[Saved entries]
####

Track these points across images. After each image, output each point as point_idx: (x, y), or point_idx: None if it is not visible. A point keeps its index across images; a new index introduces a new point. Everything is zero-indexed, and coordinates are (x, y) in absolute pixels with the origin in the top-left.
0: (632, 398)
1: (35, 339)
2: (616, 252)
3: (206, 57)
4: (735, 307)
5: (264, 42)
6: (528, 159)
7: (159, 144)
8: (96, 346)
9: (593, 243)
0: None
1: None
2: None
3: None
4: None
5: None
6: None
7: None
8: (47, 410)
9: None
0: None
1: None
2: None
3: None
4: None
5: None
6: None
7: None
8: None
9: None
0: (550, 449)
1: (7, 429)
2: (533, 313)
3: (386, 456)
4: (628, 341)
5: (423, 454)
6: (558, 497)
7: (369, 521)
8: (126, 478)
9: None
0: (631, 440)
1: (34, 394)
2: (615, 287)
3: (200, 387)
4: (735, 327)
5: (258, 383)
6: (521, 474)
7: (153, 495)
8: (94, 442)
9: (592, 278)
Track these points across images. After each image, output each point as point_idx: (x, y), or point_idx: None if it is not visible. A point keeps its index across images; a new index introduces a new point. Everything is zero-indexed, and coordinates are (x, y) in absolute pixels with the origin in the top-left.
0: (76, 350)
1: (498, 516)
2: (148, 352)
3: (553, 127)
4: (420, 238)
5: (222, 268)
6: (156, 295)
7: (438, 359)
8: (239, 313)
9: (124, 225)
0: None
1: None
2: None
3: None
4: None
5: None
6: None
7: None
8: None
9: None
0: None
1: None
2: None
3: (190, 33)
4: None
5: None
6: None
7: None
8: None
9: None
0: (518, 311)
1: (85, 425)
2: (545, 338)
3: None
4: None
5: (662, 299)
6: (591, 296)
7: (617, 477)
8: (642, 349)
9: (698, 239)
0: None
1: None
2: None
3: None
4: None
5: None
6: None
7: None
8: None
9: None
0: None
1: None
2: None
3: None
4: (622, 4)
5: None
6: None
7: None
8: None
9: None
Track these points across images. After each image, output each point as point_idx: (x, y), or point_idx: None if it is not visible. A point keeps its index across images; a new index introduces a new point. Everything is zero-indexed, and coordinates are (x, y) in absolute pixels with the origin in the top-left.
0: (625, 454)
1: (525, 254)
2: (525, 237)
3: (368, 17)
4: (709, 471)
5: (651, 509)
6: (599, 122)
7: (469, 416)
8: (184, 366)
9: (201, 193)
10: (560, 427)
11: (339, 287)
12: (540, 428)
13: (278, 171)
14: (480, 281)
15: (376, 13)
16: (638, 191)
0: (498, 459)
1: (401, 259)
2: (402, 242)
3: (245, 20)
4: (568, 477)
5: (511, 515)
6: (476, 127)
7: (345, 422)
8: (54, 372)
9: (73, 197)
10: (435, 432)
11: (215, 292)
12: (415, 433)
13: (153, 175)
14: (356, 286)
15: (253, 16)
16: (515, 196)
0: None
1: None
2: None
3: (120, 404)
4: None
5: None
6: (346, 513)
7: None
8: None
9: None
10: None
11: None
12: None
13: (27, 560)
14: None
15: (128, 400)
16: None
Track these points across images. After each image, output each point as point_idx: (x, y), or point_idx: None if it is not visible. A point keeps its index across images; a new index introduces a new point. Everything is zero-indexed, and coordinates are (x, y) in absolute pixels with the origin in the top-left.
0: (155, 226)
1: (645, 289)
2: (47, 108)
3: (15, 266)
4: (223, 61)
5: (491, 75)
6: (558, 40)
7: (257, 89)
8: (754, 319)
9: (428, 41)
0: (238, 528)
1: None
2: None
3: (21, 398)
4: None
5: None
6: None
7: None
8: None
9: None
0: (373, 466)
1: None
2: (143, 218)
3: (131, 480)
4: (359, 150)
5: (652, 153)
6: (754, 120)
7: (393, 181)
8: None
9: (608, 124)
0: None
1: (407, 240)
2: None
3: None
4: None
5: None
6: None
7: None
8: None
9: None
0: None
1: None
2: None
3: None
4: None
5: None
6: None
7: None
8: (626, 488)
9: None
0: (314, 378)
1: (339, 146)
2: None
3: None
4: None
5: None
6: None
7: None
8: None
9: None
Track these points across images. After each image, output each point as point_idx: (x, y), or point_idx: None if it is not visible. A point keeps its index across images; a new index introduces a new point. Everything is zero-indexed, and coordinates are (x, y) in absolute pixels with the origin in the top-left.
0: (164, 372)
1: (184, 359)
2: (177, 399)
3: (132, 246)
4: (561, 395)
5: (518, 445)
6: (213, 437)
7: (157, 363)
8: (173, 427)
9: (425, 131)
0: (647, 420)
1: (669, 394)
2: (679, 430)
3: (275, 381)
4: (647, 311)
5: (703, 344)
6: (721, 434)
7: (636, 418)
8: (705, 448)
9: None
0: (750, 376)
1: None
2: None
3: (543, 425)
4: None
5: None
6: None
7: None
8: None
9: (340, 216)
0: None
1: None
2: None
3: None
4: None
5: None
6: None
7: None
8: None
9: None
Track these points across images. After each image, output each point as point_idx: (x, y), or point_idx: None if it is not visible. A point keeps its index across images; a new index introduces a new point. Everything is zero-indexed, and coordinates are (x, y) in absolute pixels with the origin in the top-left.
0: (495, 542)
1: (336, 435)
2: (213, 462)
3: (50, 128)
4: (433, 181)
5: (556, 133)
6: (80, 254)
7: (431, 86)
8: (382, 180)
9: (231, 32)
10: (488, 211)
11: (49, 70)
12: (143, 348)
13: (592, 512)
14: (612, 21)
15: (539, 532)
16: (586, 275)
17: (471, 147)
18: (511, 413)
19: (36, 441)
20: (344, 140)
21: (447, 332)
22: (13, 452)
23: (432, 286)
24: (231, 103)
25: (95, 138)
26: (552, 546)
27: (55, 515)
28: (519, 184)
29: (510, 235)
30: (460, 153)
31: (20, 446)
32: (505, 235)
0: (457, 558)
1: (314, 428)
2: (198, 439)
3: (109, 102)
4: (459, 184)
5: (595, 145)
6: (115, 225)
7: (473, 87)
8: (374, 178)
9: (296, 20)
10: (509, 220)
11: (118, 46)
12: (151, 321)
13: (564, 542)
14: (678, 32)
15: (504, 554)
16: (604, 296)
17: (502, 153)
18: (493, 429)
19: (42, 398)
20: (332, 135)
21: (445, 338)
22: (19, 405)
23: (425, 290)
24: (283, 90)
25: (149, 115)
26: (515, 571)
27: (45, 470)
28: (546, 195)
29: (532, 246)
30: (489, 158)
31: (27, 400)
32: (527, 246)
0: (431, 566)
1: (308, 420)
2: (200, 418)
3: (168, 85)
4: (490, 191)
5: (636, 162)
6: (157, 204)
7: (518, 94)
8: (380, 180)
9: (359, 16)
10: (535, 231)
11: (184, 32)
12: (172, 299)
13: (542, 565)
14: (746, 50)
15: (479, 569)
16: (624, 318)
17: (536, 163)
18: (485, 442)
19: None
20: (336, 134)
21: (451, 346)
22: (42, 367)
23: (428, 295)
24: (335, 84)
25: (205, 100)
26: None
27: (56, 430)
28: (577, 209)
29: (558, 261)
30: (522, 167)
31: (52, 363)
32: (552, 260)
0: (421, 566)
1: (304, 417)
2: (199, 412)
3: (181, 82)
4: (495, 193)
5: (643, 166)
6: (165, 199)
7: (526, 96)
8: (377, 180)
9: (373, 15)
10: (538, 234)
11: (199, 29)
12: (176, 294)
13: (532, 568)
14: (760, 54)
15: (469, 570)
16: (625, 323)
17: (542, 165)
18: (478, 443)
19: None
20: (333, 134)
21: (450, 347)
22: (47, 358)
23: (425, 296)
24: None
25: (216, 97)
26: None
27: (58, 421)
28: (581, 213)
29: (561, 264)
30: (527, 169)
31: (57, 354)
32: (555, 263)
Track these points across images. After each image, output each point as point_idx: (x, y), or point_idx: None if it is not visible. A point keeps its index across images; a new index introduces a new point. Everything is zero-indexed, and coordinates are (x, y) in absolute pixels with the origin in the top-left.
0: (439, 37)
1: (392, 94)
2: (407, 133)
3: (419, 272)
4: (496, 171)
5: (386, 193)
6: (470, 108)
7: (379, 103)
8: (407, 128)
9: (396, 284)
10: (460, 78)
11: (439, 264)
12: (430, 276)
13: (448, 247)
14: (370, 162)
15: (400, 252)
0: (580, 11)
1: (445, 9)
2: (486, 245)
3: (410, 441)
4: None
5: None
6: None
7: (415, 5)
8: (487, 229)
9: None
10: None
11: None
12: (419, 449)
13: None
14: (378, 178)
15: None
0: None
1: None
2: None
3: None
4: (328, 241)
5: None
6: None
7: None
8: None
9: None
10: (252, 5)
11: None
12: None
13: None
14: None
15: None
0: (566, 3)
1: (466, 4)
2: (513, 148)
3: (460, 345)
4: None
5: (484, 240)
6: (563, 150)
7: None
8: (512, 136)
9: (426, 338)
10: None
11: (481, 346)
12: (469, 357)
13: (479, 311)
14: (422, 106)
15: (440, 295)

####

→ EXERCISE TASK:
Render the material above as a Markdown table with the columns "Row" and "Content". Include everything from the first line of the material through the line containing "9: (592, 278)", number each line in order, and leave out blank lines.

→ RESPONSE FOR THIS EXERCISE:
| Row | Content |
|---|---|
| 1 | Track these points across images. After each image, output each point as point_idx: (x, y), or point_idx: None if it is not visible. A point keeps its index across images; a new index introduces a new point. Everything is zero-indexed, and coordinates are (x, y) in absolute pixels with the origin in the top-left. |
| 2 | 0: (632, 398) |
| 3 | 1: (35, 339) |
| 4 | 2: (616, 252) |
| 5 | 3: (206, 57) |
| 6 | 4: (735, 307) |
| 7 | 5: (264, 42) |
| 8 | 6: (528, 159) |
| 9 | 7: (159, 144) |
| 10 | 8: (96, 346) |
| 11 | 9: (593, 243) |
| 12 | 0: None |
| 13 | 1: None |
| 14 | 2: None |
| 15 | 3: None |
| 16 | 4: None |
| 17 | 5: None |
| 18 | 6: None |
| 19 | 7: None |
| 20 | 8: (47, 410) |
| 21 | 9: None |
| 22 | 0: None |
| 23 | 1: None |
| 24 | 2: None |
| 25 | 3: None |
| 26 | 4: None |
| 27 | 5: None |
| 28 | 6: None |
| 29 | 7: None |
| 30 | 8: None |
| 31 | 9: None |
| 32 | 0: (550, 449) |
| 33 | 1: (7, 429) |
| 34 | 2: (533, 313) |
| 35 | 3: (386, 456) |
| 36 | 4: (628, 341) |
| 37 | 5: (423, 454) |
| 38 | 6: (558, 497) |
| 39 | 7: (369, 521) |
| 40 | 8: (126, 478) |
| 41 | 9: None |
| 42 | 0: (631, 440) |
| 43 | 1: (34, 394) |
| 44 | 2: (615, 287) |
| 45 | 3: (200, 387) |
| 46 | 4: (735, 327) |
| 47 | 5: (258, 383) |
| 48 | 6: (521, 474) |
| 49 | 7: (153, 495) |
| 50 | 8: (94, 442) |
| 51 | 9: (592, 278) |